• [RECORDS]
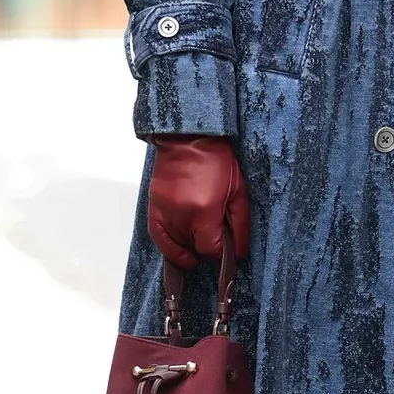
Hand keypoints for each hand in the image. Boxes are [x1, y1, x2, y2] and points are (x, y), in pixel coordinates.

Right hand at [148, 136, 250, 269]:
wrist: (190, 138)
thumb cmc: (216, 160)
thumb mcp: (238, 192)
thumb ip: (240, 225)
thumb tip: (239, 252)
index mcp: (204, 210)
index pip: (209, 249)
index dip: (220, 255)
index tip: (226, 253)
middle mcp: (181, 214)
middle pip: (192, 248)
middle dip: (206, 248)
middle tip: (215, 241)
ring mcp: (164, 210)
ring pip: (175, 245)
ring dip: (188, 247)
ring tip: (198, 245)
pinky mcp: (154, 205)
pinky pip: (157, 237)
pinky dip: (167, 247)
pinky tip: (178, 250)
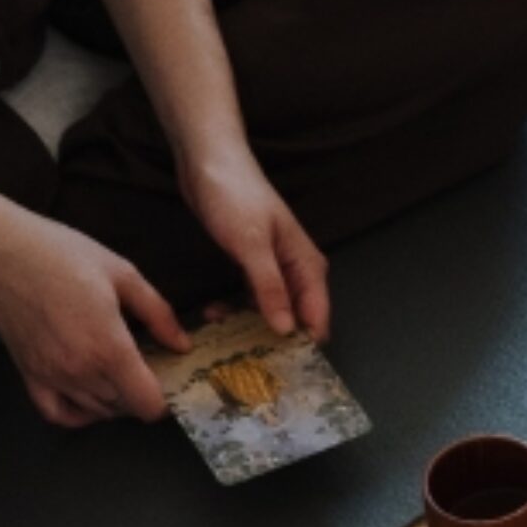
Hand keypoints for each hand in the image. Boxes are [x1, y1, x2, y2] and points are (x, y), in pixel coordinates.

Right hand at [0, 209, 190, 428]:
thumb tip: (182, 345)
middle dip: (142, 392)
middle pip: (126, 409)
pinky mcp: (28, 373)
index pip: (149, 405)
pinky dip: (78, 413)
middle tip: (146, 364)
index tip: (167, 374)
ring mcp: (51, 376)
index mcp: (110, 350)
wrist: (0, 250)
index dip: (166, 396)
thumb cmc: (62, 254)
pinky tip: (89, 393)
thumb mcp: (124, 275)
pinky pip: (57, 414)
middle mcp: (81, 372)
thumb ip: (158, 315)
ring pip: (97, 412)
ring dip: (115, 400)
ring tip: (119, 370)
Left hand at [182, 144, 328, 340]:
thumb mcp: (251, 245)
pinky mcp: (252, 265)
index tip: (278, 366)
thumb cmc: (234, 195)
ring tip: (221, 331)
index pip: (317, 317)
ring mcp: (274, 268)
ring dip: (249, 324)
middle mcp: (296, 270)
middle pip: (296, 318)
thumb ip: (270, 288)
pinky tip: (215, 314)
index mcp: (307, 265)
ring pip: (272, 310)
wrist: (209, 160)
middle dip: (272, 338)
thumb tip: (286, 329)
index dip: (302, 344)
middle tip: (243, 355)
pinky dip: (236, 308)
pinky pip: (251, 298)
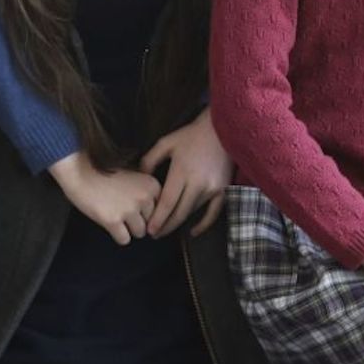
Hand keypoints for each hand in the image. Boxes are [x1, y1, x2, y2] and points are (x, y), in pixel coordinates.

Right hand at [48, 151, 161, 245]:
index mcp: (152, 185)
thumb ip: (146, 191)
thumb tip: (155, 215)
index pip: (160, 210)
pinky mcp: (113, 221)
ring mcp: (129, 210)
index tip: (134, 205)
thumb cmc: (104, 172)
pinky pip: (124, 240)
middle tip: (122, 210)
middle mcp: (144, 197)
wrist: (79, 170)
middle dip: (138, 220)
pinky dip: (117, 236)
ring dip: (129, 229)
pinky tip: (109, 223)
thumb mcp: (133, 175)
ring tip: (116, 216)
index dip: (146, 210)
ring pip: (139, 233)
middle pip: (151, 222)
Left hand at [140, 107, 233, 237]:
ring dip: (179, 223)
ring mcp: (212, 188)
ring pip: (192, 212)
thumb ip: (150, 160)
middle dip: (165, 226)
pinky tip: (192, 232)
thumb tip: (140, 178)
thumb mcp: (165, 143)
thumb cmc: (191, 135)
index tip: (149, 230)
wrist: (221, 129)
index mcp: (182, 171)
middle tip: (154, 234)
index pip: (167, 202)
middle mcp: (198, 183)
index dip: (158, 219)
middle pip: (179, 213)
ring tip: (166, 228)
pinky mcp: (223, 190)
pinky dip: (203, 225)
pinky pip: (213, 213)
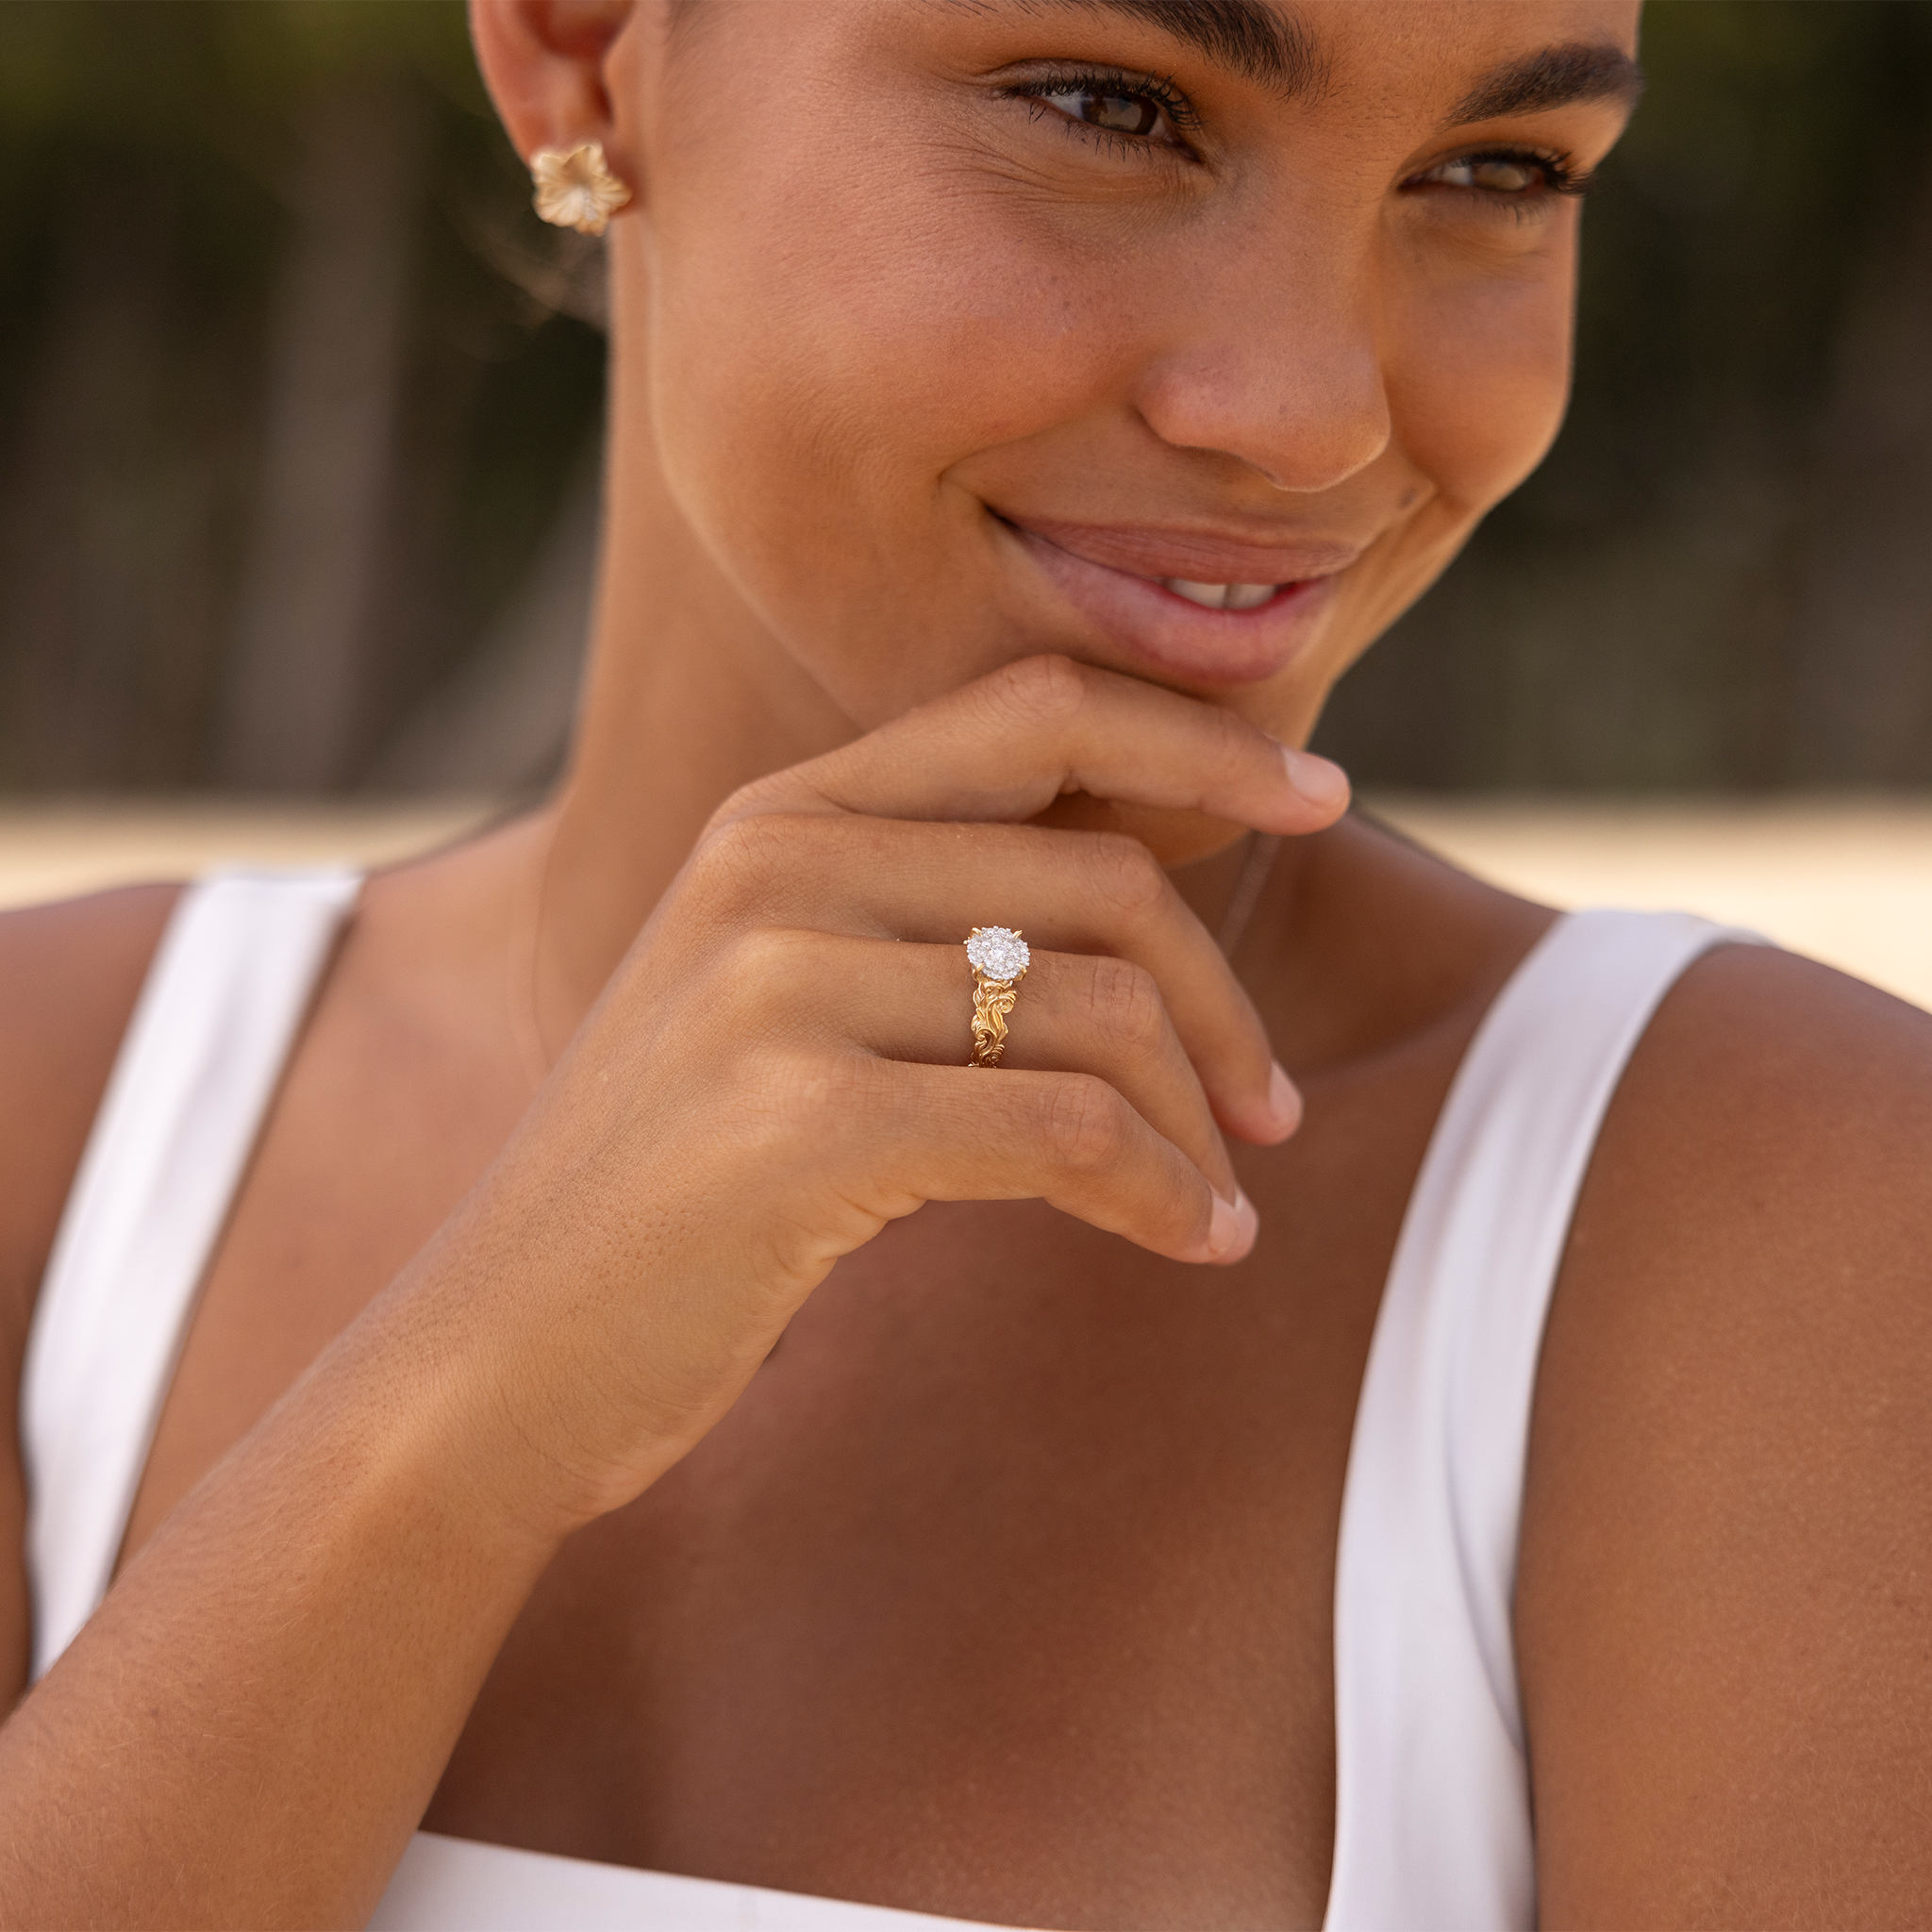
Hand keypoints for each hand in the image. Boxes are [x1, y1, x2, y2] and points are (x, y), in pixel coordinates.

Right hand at [425, 656, 1348, 1529]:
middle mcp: (771, 867)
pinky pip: (1072, 1134)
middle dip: (1222, 1003)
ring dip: (1199, 1120)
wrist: (497, 1357)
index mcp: (773, 816)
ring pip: (1100, 1009)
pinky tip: (1194, 1242)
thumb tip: (1137, 910)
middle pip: (1101, 879)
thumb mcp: (769, 1005)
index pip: (1034, 712)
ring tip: (1225, 1196)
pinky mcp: (802, 1126)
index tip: (1321, 796)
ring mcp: (776, 988)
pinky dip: (1166, 1194)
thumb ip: (912, 920)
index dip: (1198, 739)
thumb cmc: (670, 1192)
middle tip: (1272, 1107)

• [TRY IT] For this answer, retype the lines from the start of the listing through the line that holds "pinky tip: (178, 250)", inclusive, exactly and without pictures.

• [TASK ANSWER]
Hand keypoints for each hand in the image. Boxes are [x1, y1, x2, y2] and points are (x, y), in pixel coordinates.

Right hand at [148, 136, 250, 269]:
wrist: (190, 138)
thumb cmc: (216, 160)
thumb mcp: (238, 192)
thumb ip: (240, 225)
thumb tip: (239, 252)
index mcp: (204, 210)
index pip: (209, 249)
index dip: (220, 255)
index tip: (226, 253)
middle mcp: (181, 214)
middle pip: (192, 248)
middle dip: (206, 248)
middle tip: (215, 241)
ring mcp: (164, 210)
ring pip: (175, 245)
ring dip: (188, 247)
ring tip: (198, 245)
pinky mcp: (154, 205)
pinky pip: (157, 237)
pinky dip: (167, 247)
pinky tip: (178, 250)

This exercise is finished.